• Butir Tugas A
Menurut teks latihan di bawah, apa kepanjangan dari RUU P-KS?

Pertanyaan:
Saya aina mahasiswa semester 6. Sekarang banyak informasi beredar terkait pro dan kontra RUU p-ks. Di tengah kabar pelecehan seksual yang semakin merebak dan semakin parah, ada bbrp lembaga islam yang menolak ruu tsb dengan narasi antara lain
1) mengakui hasrat seksual yg berbeda (Homoseksualitas) berdasarkan definisi pelecehan seksual sehingga dpt kriminalisasi pengkritik lgbt
2) potensi kriminalisasi kritik thdp gaya berpakaian seseorang
3) melegalkan aborsi
4) mengakui profesi pelacuran dan hubungan atas dasar persetujuan (konsensual)
Namun beredar juga bantahan terkait asumsi tsb karena di luar konteks dan sudah diatur perihal poin di atas di uu ataupun ruu lain sehingga kekhawatiran bbrp golongan akan potensi ruu p-ks menjadi pasal karet merupakan hal yang keliru menurut mereka.
Pertanyaan saya, sebenarnya dalam perspektif hukum,
- apakah benar RUU P-KS berpotensi menjadi uu pasal karet? Atau sebenarnya ruu tersebut tidak tumpang tindih dengan aturan uu lain seperti perzinahan dsb dan kekhawatirannya salah?
- Lebih besar mudhorot ruu tsb disahkan atau tidak disahkan melihat fenomena pelecehan seksual yang semakin mengkhawatirkan?
Terimakasih banyak
Jawaban Oleh :
Nurul Amalia, S.H., M.H.
Direktur PAHAM Indonesia Cabang Jakarta
Halo Mba Aina,
Terimakasih atas pertanyaan yang disampaikan melalui Web Paham Indonesia.
Kami akan menjawab secara sekaligus pertanyaan mengenai “Polemik” yang terjadi seputar Rancangan Undang-undang Penghapusan Kekerasan Seksual (atau biasa disingkat dengan RUU P-KS).
Pro dan kontra mengenai RUU P-KS yang ada di masyarakat saat ini, tentu saja disikapi dengan beragam pemikiran di kalangan masyarakat Indonesia. Adapun bagi masyarakat yang masih menganggap adanya Kontroversi tersebut, bersumber dari “Pemahaman ideologis dan paradigmatik konsep kekerasan seksual” di dalam naskah akademik dan Rancangan Undang-undangnya.

• Bahan yang Disediakan
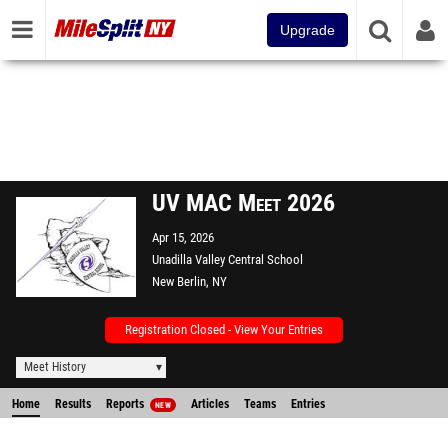
Upgrade
UV MAC Meet 2026
Apr 15, 2026
Unadilla Valley Central School
New Berlin, NY
Registration Closed - View Your Entries
Meet History
Home
Results
Reports
Articles
Teams
Entries
NEW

• Butir Tugas B
Ambil seluruh baris dari semua catatan di atas tanpa mengubah satu kata pun. Gambar tidak perlu disertakan dalam jawaban.

• Hasil Tugas A
Rancangan Undang-undang Penghapusan Kekerasan Seksual.

• Hasil Tugas B
Upgrade
UV MAC Meet 2026
Apr 15, 2026
Unadilla Valley Central School
New Berlin, NY
Registration Closed - View Your Entries
Meet History
Home
Results
Reports
Articles
Teams
Entries
NEW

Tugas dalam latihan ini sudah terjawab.